Они вышли за ворота встретить Болендов, восседавших в реконструированном Коном автомобиле. Кон сидел за рулем очень прямо, в котелке к громадных новых рукавицах, подле него - Мэри и Теренс, а трое младших были кое-как запиханы на заднее сиденье подле миссис Боленд, державшей на руках ребенка. Несмотря на то, что Кон удлинил автомобиль, все теснились в нем, как сельди и бочке. Вдруг рожок начал снова: "Крр-крр-крр", - это Кон нечаянно, выключая, нажал кнопку, и она так и осталась зажатой. Клаксон не желал умолкнуть. "Крркрр-крр", кричал он, пока Кон суетился и сыпал проклятиями. В домах напротив стали открываться окно за окном, миссис Боленд сидела с мечтательным видом, невозмутимая, рассеянно прижимая к груди младенца.
- Господи Боже! - закричал Кон, усы которого топорщились из-за автомобильного щита. - Я трачу даром бензин. Что случилось? Короткое замыкание, что ли?

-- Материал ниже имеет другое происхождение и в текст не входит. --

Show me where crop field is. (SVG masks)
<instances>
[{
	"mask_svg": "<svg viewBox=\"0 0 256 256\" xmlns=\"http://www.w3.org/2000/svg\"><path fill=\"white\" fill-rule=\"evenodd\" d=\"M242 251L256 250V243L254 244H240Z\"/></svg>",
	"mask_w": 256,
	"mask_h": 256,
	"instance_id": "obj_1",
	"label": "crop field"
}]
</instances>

- Это кнопка, папа, - сказала Мэри спокойно и ногтем мизинца вытащила ее. Шум сразу прекратился.
- Ну, наконец-то, - вздохнул Кон. - Как поживаете, Мэнсон, дружище? Как вам теперь нравится моя старая машина? Я ее удлинил на добрых два фута. Великолепно, не правда ли? Вот только еще с передачей не совсем хорошо. Никак не удавалось взять подъем.
- Мы застряли только на несколько минут, папа, - вступилась за автомобиль Мэри.
- Ну, да ничего, - продолжал Кон. - Я и это скоро налажу. Здравствуйте! миссис Мэнсон! Вот мы и приехали все поздравить вас с Рождеством и напиться у вас чаю.
- Входите, Кон, - улыбнулась Кристин. - А перчатки у вас какие красивые!
- Рождественский подарок жены, - пояснил Кон, любуясь своими рукавицами с большими крагами. - Военного образца. Их до сих пор выпускают массами, можете себе представить! Ох, что такое случилось с дверцей?
Не сумев открыть дверцу, он перекинул через нее свои длинные ноги, вылез, помог сойти с заднего сиденья детям и жене, осмотрел автомобиль (заботливо сняв со стеклянного щита комок грязи) и, с трудом оторвавшись от созерцания его, пошел вслед за остальными в дом.